**Text extractions by page**
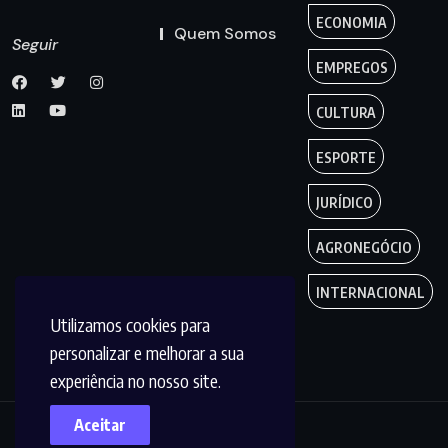
ECONOMIA
Quem Somos
Seguir
EMPREGOS
CULTURA
ESPORTE
JURÍDICO
AGRONEGÓCIO
INTERNACIONAL
Utilizamos cookies para
personalizar e melhorar a sua
experiência no nosso site.
Aceitar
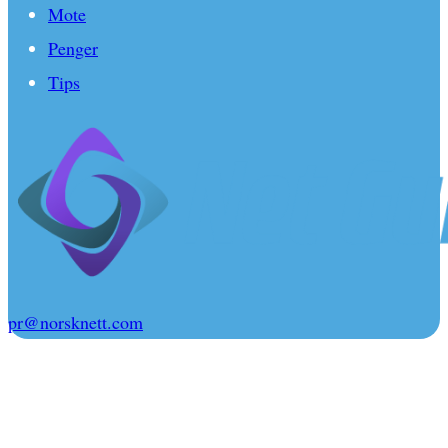
Mote
Penger
Tips
pr@norsknett.com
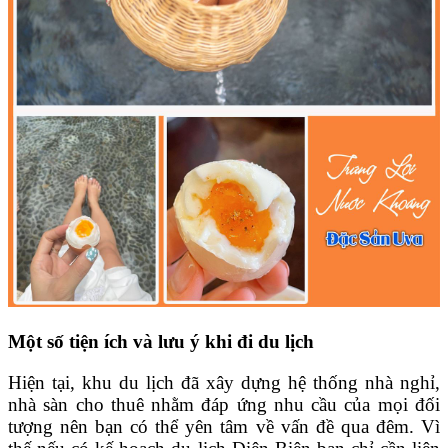
Một số tiện ích và lưu ý khi đi du lịch
Hiện tại, khu du lịch đã xây dựng hệ thống nhà nghỉ,
nhà sàn cho thuê nhằm đáp ứng nhu cầu của mọi đối
tượng nên bạn có thể yên tâm về vấn đề qua đêm. Vì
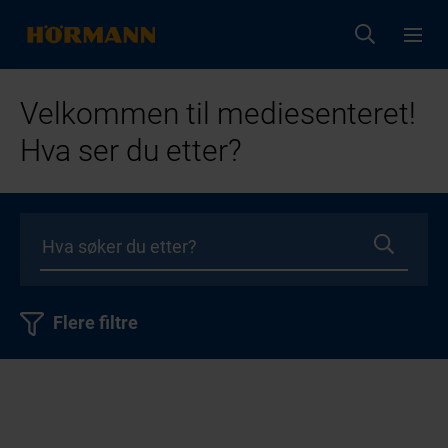
Velkommen til mediesenteret!
Hva ser du etter?
Flere filtre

**Work instruction**
Please copy the text of all the entries with "Aceitar" replaced by "Accept" and nothing else changed. Leave the pictures out of your answer.

**Reply to the exercise**
ECONOMIA
Quem Somos
Seguir
EMPREGOS
CULTURA
ESPORTE
JURÍDICO
AGRONEGÓCIO
INTERNACIONAL
Utilizamos cookies para
personalizar e melhorar a sua
experiência no nosso site.
Accept
Mote
Penger
Tips
pr@norsknett.com
Một số tiện ích và lưu ý khi đi du lịch
Hiện tại, khu du lịch đã xây dựng hệ thống nhà nghỉ,
nhà sàn cho thuê nhằm đáp ứng nhu cầu của mọi đối
tượng nên bạn có thể yên tâm về vấn đề qua đêm. Vì
Velkommen til mediesenteret!
Hva ser du etter?
Flere filtre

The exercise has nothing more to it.